Adair poked the ball away multiple times on the outside, the Pats’ interior defense held up, and Heritage Academy kept the Raiders to just 14 points in the first half and took an 11-point halftime lead.
“At the beginning, I thought we worked really good together,” Harris said.
But about midway through the second quarter, she could feel her team’s dominant defense starting to slip slightly.
“We let them get easy shots, and that put our standards down and knocked us down a little bit,” she said.
Oak Hill got within single digits at 29-20 with 4 minutes, 39 seconds to go in the third quarter, but Harris responded in a big way.
She hit a 3-pointer from the right wing, and the Heritage Academy cheerleaders began a chant of “BAI-ley HAR-ris!”
“That’s one of my favorite chants,” Adair said.
On the Pats’ next possession, after an Oak Hill layup, Harris tried the same shot.
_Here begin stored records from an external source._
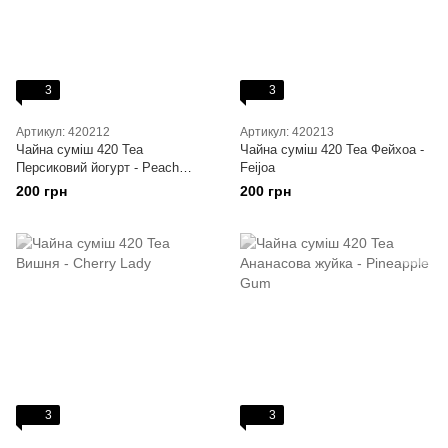
3
3
Артикул: 420212
Артикул: 420213
Чайна суміш 420 Tea
Чайна суміш 420 Tea Фейхоа -
Персиковий йогурт - Peach
Feijoa
Yoghurt
200 грн
200 грн
3
3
Same result. Same chant.
“She’s an explosive scorer at any time,” Reed said of Harris, who finished with 18 points and made four 3s. “I told her if her outside shot wasn’t falling to look to go to the goal, but I think she did a really good job of mixing both in and keeping the defense off balance.”
Playing at home, Harris said, she’s more comfortable, more willing to risk it.
“When I know I’ve made a few shots, I take chances and pull up,” she said. “That’s what’s fun. I like to do that.”
Harris knows she won’t have the same friendly environment for Thursday’s game in Jackson, and she hopes her team will establish its own pace and refuse to let the Raiders dictate the game.
“JA’s gonna be a good test of how we can work together as a team and not necessarily get down on each other,” she said.